Aviva has launched a thermal imaging survey service which detects loose or corroded connections in machinery and reduces any potential downtime that would otherwise halt operating systems while manual inspections take place.

This technology can identify ‘hot spots' in wiring, caused by poorly connected cabling, which if undetected, can lead to overheating and potentially a serious fire hazard. Additionally, the service can be utilised to identify leaks, burst pipes, check seals on cold stores and even measure the energy efficiency of buildings.

Aviva is working with its preferred supplier Bureau Veritas to carry out the thermal imaging surveys. In a pilot scheme of 22 risks, 19 major faults were found which could have resulted in a major loss if the fault had remained undetected.

The survey will now be offered as part of Aviva's pre-quote underwriting process for commercial customers, with a focus on manufacturing and engineering clients, as well as to existing clients who will benefit from having regular thermal imaging checks included in maintenance programmes.

Alex Royce, development manager, Aviva commercial product development, said: "We're really excited to be bringing this technology to our customers.  By using thermal imagery we can assess and find any faults quickly and efficiently, without any loss of downtime to the customer.
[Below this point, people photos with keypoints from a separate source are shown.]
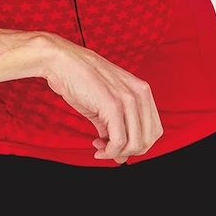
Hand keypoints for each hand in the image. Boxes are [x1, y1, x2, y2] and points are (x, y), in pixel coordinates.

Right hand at [37, 37, 162, 161]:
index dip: (138, 145)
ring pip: (135, 144)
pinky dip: (108, 152)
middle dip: (128, 152)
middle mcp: (140, 93)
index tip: (118, 146)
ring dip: (117, 154)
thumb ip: (114, 128)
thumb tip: (120, 154)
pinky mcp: (112, 106)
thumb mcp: (104, 104)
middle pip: (148, 140)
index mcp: (142, 90)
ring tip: (100, 149)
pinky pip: (119, 141)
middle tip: (108, 150)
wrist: (61, 61)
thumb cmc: (80, 80)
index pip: (154, 130)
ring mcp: (128, 99)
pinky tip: (97, 148)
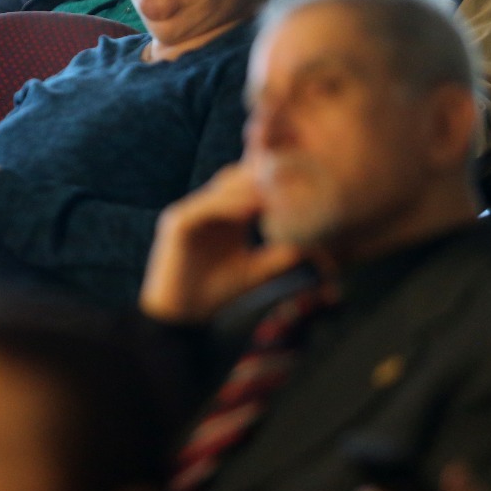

What's more, by pinpointing the fault it means engineers can rectify the problem more quickly too.

"We believe Aviva is the first insurer to offer this technology as part of its commercial insurance package."

Thermal imaging surveys are non-invasive and produce fast, accurate and immediate temperature measurement and fault detection which complements existing risk avoidance measures.

Royce continues: "Businesses also benefit from increased reliability and efficiency of mechanical equipment resulting in reduced breakdowns and stoppages and significantly reduced maintenance costs and production losses.

"The addition of thermal imaging technology to the underwriting process also means that risks that might have previously been turned down can now be surveyed and possibly offered cover."

"The technology also assists businesses in complying with legal requirements of the Electricity at Work regulations by complementing the electrical periodic test and inspection and helping to prove the safety of electrical systems."

Thermal image surveys can be incorporated into existing predictive and preventative maintenance programs.